The trailer for Paul McGuigan's "Wicker Park" wrongly portrays the film as a thriller, a sort of Generation X "Fatal Attraction." While it certainly has its darker elements (many of the plot points and characters are undeniably Hitchcockian), the film itself doesn't pack nearly the level of adrenaline that its preview suggests it does. This is definitely a strange, frequently suspenseful account of romantic fixation, but one that actually doesn't fit neatly into any genre, and certainly not that of a thriller.
Set in Chicago (as its title should suggest), "Wicker Park" is an account of the collision between new and old loves, featuring an arsenal of plot twists that ultimately unveil a sort of romantic quadrangle. After two years away, young ad executive Matt (Josh Hartnett) has returned to his former Windy City stomping grounds with his new fiancée (Jessica Paré). Preparing to leave for business meetings in Shanghai, he overhears (in one of the picture's many, many moments of coincidence, some more believable than others) what he thinks is the voice of his former love Lisa (Diane Kruger) in a restaurant phone booth. Lisa, who broke his heart back when he was just a young photography enthusiast, runs from the restaurant before Matt can catch her, initiating a convoluted quest to find his former flame.
With the help of his old best friend Luke (Matthew Lillard, stifling the goofiness that has dominated nearly all of his other roles), Matt finally catches up with the phantom lady from the restaurant, who is not his ex-girlfriend but a different young woman (Rose Byrne), who seems to also be named Lisa. Via an increasingly complicated narrative, these four weave a tangled web of romantic attachments (both old and new).
The structure of the film is appropriately indirect: there are numerous flashbacks to earlier events (particularly those that reveal details of Matt's and Lisa's relationship), but the picture also rewinds to reexamine already-seen moments, exposing their secrets (the unbeknownst presence of an eavesdropping observer, for example). This is occasionally confusing, as the flashbacks are so prevalent that it becomes difficult to distinguish where the various scenes are in relation to one another; it isn't always easy to position each moment in the story's chronology.
The main problem with this increasingly frustrating, lopsided tale is that the script (or perhaps the cast) never applies the appropriate level of urgency to any of the film's events. Secrets are kept, revealed; bonds are frayed, mended, but the characters and scenarios involved aren't developed or engaging enough to make the audience care very much.
"Wicker Park" is a remake of a 1996 French film, "L'Appartement," which capitalizes further on the Hitchcockian elements present here (and is, by all accounts, a superior effort).
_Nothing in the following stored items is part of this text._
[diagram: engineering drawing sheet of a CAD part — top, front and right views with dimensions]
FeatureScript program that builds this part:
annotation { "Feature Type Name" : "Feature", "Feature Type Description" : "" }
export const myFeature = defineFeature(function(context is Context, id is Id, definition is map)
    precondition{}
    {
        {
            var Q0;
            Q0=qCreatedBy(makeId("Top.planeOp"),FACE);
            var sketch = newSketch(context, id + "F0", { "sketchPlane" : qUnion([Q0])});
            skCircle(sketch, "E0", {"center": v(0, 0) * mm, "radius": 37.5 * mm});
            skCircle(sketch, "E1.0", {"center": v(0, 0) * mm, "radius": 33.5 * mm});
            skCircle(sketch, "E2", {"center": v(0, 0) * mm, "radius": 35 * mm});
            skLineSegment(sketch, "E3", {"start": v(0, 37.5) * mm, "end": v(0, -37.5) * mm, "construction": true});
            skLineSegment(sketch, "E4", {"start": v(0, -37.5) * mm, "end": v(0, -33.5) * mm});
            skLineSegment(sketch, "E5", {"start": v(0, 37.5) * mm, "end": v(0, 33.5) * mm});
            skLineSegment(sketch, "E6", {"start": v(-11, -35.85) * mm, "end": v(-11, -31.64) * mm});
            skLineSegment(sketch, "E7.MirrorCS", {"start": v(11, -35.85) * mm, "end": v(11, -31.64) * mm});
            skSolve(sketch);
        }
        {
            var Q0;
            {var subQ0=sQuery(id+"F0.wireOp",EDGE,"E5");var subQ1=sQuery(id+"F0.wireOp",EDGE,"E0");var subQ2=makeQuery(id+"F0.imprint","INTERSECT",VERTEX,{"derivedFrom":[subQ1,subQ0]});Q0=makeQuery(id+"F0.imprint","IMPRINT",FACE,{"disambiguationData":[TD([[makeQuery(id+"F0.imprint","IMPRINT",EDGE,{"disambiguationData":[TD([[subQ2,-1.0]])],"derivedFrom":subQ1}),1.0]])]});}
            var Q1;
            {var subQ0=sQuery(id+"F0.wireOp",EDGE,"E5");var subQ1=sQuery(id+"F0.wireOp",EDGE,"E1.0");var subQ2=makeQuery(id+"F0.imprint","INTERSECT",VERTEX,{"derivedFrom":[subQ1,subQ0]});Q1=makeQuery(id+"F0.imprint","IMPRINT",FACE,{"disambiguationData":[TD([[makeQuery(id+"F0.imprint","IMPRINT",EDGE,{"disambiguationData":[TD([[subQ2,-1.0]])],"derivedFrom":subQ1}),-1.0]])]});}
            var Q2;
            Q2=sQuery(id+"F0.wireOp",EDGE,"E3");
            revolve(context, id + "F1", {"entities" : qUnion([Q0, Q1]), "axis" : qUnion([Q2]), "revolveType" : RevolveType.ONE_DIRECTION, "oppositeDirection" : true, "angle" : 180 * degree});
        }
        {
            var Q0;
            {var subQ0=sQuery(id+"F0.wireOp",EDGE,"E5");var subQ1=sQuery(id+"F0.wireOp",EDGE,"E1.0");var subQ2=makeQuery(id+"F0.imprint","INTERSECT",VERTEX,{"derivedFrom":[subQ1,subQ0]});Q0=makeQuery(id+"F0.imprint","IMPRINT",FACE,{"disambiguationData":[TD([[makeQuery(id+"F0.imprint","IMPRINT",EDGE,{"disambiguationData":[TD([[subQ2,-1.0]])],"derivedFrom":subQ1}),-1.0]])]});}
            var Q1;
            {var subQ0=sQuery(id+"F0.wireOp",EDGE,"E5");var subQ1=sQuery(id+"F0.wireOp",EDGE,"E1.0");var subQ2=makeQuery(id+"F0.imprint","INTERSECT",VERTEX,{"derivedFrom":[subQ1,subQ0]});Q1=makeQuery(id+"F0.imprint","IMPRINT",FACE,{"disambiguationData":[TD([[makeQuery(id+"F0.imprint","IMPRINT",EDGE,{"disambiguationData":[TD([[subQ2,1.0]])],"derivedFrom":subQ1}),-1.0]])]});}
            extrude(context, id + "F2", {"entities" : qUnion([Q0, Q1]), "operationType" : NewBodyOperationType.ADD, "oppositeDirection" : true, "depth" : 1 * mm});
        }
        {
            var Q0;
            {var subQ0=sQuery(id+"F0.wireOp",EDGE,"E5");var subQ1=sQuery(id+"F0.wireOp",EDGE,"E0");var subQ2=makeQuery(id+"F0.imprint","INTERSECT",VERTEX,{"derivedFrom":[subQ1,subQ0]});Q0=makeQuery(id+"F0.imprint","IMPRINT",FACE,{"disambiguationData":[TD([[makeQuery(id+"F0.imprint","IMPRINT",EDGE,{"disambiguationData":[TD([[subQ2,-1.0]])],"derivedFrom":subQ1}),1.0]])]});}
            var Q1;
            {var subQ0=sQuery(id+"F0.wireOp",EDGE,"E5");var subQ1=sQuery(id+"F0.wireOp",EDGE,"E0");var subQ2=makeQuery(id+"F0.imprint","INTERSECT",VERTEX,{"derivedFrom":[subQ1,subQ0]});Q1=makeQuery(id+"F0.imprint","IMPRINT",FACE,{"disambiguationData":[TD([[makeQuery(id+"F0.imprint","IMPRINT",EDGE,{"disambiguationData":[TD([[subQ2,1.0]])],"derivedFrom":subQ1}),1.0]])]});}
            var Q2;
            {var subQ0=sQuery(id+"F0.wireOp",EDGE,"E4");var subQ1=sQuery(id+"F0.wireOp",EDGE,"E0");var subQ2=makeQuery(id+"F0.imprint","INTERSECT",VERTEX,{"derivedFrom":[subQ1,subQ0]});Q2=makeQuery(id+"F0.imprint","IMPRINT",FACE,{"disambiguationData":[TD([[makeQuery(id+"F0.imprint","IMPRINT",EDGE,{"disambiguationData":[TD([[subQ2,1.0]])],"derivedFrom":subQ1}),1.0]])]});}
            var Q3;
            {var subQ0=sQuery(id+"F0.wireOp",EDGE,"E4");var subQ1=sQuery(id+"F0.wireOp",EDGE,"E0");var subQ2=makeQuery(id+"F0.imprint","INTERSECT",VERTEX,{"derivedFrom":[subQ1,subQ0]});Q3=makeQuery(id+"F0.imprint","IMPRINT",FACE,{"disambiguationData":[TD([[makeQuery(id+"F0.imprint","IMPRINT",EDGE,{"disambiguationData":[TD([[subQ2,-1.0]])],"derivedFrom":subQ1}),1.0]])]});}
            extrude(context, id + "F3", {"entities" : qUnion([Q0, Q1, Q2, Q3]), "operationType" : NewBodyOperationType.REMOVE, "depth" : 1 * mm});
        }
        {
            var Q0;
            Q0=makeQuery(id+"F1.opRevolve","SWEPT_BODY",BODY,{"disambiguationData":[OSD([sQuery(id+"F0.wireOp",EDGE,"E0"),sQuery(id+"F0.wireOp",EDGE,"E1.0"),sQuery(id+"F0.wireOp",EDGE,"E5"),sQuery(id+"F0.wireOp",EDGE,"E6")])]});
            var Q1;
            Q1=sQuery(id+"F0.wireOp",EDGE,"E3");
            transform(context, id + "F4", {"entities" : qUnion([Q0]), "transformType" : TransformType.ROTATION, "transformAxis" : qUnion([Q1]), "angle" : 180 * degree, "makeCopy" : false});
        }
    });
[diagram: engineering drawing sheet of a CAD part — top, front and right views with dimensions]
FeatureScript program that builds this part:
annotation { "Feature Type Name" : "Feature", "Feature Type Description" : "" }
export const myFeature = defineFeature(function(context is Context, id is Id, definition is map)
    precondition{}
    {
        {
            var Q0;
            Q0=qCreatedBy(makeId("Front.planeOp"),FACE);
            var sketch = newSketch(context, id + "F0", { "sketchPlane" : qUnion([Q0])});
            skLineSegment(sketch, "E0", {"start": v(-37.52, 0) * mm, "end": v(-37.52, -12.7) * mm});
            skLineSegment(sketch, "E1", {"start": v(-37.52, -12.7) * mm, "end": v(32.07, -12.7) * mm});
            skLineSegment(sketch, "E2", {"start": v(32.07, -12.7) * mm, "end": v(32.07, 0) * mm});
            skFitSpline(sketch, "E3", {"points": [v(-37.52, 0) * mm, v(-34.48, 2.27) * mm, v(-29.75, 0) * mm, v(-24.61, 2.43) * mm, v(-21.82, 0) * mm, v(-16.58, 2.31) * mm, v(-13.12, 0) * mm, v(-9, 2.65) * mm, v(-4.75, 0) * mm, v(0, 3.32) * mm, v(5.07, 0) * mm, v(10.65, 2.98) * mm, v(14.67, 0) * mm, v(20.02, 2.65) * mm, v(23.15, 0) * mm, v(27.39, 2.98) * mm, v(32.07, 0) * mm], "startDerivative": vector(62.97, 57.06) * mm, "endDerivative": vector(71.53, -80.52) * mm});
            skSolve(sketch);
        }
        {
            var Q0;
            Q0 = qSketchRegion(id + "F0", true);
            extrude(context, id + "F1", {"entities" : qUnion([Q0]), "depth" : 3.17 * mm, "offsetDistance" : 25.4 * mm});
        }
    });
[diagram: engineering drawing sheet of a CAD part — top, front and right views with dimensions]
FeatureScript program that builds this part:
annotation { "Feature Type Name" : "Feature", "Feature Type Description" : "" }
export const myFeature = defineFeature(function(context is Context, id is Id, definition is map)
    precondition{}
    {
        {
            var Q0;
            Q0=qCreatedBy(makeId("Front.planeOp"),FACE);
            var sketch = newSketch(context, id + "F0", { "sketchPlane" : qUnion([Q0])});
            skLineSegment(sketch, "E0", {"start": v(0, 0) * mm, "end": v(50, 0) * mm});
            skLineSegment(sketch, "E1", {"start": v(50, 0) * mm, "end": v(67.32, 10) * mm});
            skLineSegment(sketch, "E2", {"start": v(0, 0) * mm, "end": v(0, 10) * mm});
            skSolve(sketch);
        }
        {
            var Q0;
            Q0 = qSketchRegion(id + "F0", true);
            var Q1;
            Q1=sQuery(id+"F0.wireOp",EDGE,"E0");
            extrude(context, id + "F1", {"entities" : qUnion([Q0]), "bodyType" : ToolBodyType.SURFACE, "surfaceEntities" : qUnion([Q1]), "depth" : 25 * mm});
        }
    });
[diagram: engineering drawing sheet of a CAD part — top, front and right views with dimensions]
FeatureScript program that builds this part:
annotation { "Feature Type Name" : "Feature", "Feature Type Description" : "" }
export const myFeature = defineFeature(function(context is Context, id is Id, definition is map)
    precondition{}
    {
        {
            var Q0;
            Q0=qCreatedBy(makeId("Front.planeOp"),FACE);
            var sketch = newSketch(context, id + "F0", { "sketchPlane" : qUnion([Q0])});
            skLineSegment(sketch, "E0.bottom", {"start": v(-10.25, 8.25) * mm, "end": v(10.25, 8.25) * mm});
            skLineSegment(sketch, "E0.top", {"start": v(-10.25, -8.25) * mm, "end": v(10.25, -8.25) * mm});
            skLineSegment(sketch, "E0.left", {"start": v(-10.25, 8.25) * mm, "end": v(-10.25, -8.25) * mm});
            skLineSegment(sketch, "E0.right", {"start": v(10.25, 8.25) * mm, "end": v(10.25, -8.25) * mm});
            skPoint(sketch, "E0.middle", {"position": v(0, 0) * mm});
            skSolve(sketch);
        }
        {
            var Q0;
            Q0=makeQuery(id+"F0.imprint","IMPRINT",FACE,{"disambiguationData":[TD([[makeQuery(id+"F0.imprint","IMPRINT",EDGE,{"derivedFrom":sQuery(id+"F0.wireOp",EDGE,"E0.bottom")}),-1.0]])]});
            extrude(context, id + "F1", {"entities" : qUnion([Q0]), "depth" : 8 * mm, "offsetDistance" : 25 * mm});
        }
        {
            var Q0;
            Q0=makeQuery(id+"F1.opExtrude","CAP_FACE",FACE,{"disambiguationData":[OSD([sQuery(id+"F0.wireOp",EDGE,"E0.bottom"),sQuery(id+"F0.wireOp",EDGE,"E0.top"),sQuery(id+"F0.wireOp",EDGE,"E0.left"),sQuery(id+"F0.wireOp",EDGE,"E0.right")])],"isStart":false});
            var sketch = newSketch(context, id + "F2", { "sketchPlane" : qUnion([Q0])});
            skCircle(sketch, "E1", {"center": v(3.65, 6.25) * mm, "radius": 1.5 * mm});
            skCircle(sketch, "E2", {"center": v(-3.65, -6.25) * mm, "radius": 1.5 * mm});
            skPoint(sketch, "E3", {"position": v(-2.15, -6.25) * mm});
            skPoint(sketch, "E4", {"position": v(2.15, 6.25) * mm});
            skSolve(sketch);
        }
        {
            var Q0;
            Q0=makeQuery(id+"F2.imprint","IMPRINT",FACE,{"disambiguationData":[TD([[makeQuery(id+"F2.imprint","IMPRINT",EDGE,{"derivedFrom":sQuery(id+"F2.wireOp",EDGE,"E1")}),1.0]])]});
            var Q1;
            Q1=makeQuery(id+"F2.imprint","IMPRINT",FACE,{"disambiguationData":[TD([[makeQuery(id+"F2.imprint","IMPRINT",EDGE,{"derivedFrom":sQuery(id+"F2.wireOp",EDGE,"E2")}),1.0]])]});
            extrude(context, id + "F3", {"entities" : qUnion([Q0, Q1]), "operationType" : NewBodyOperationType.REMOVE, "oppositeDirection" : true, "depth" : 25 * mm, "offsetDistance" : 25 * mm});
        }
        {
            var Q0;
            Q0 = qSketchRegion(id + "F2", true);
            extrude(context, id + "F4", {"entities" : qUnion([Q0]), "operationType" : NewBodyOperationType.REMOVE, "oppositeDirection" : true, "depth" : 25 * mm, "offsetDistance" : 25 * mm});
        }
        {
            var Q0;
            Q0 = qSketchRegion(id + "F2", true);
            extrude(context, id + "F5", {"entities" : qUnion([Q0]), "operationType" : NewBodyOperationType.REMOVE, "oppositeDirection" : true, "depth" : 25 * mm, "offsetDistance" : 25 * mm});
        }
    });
The final scene of this version, offensively scored to Coldplay's "The Scientist," feels like it belongs in a completely different movie, one in which such a romance film cliché (it is set in an airport terminal) might be marginally acceptable. "Wicker Park," however, is not that film; it is a story of obsession, and the filmmakers can't straddle such genre lines as comfortably as they'd perhaps like to.